WORK ORDER: Transcribe the listing underneath, keeping each word exact and omitting the images.

DATASET CONTENT:
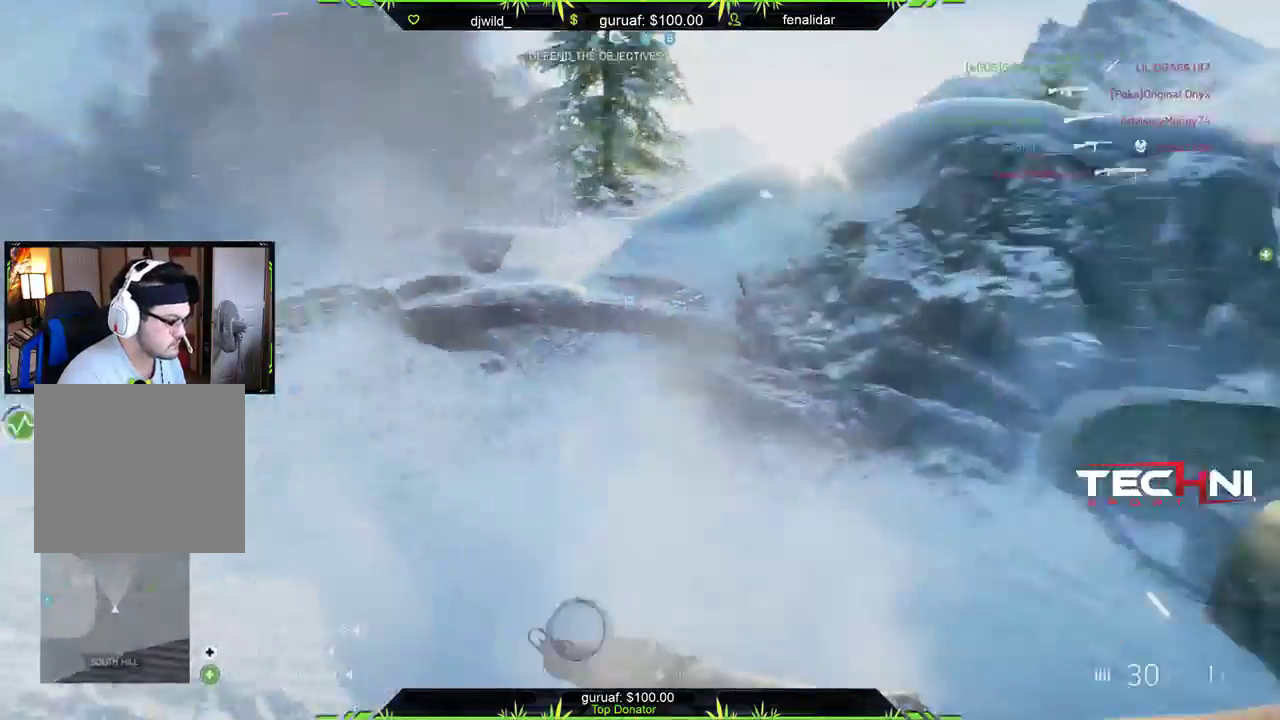
{"buttons": [], "left_stick": "up", "right_stick": "up", "events": [[50, "right_stick", "center"], [200, "right_stick", "up-right"], [467, "right_stick", "up"]]}
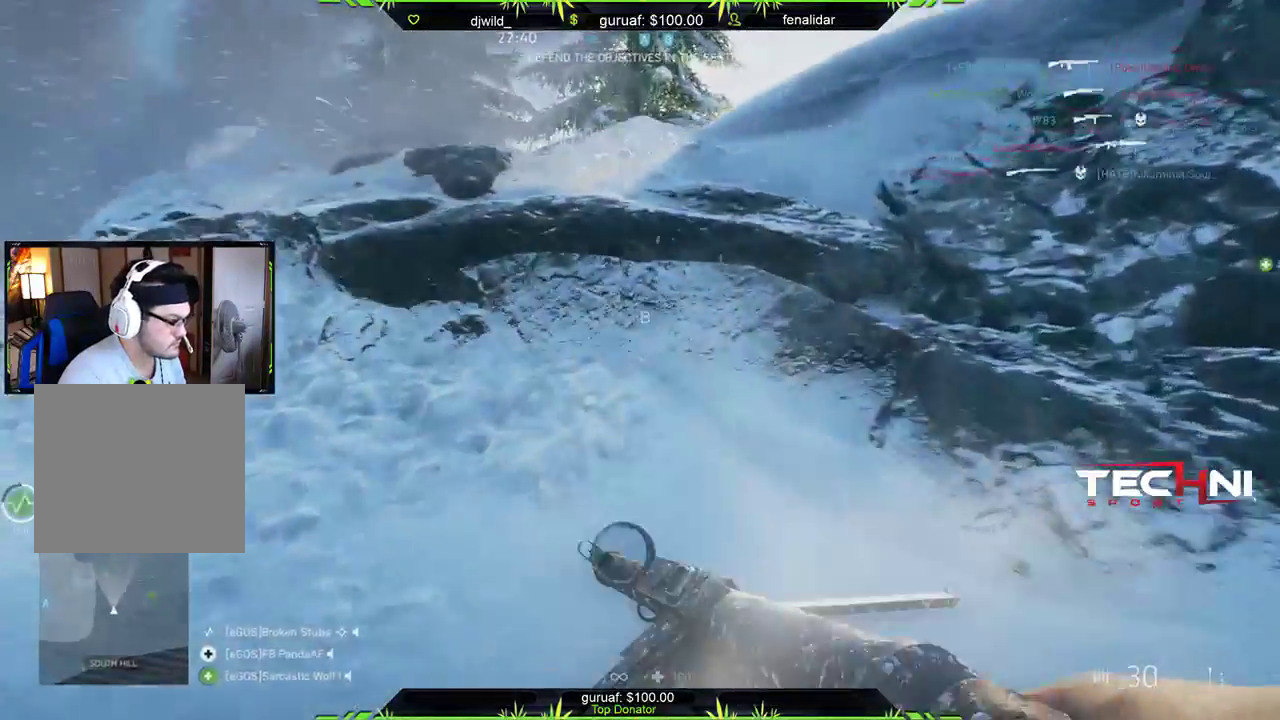
{"buttons": ["A"], "left_stick": "up", "right_stick": "center", "events": [[67, "right_stick", "up-right"], [300, "right_stick", "center"], [417, "A", "down"]]}
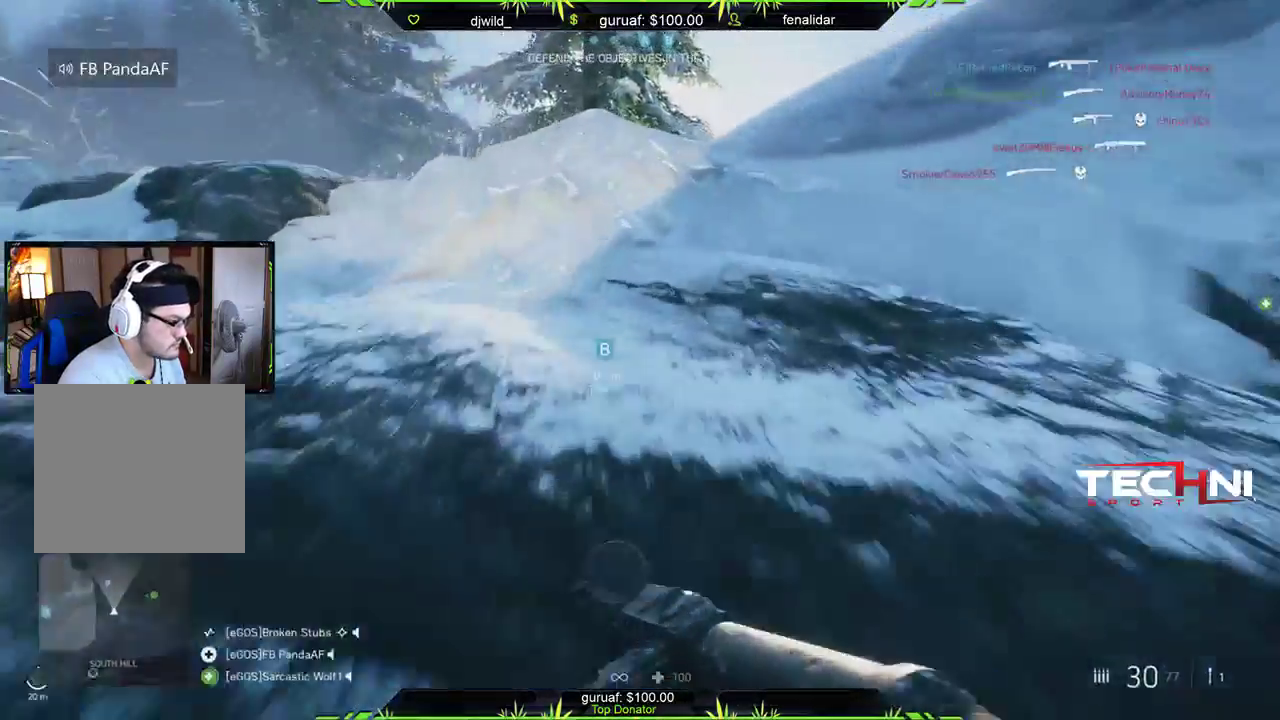
{"buttons": [], "left_stick": "up", "right_stick": "center", "events": [[50, "A", "up"]]}
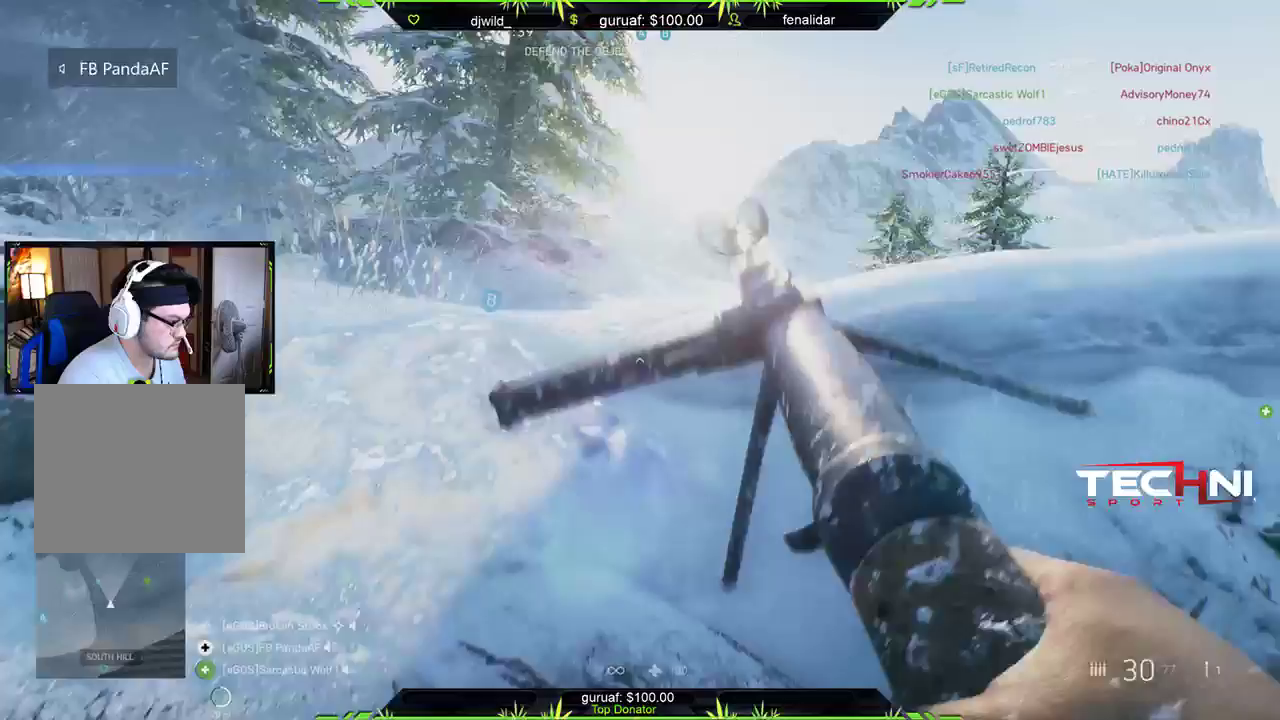
{"buttons": [], "left_stick": "up", "right_stick": "right", "events": [[117, "right_stick", "right"], [300, "right_stick", "center"], [467, "right_stick", "right"]]}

FINISHED TASK:
{"buttons": [], "left_stick": "up", "right_stick": "up", "events": [[50, "right_stick", "center"], [200, "right_stick", "up-right"], [467, "right_stick", "up"]]}
{"buttons": ["A"], "left_stick": "up", "right_stick": "center", "events": [[67, "right_stick", "up-right"], [300, "right_stick", "center"], [417, "A", "down"]]}
{"buttons": [], "left_stick": "up", "right_stick": "center", "events": [[50, "A", "up"]]}
{"buttons": [], "left_stick": "up", "right_stick": "right", "events": [[117, "right_stick", "right"], [300, "right_stick", "center"], [467, "right_stick", "right"]]}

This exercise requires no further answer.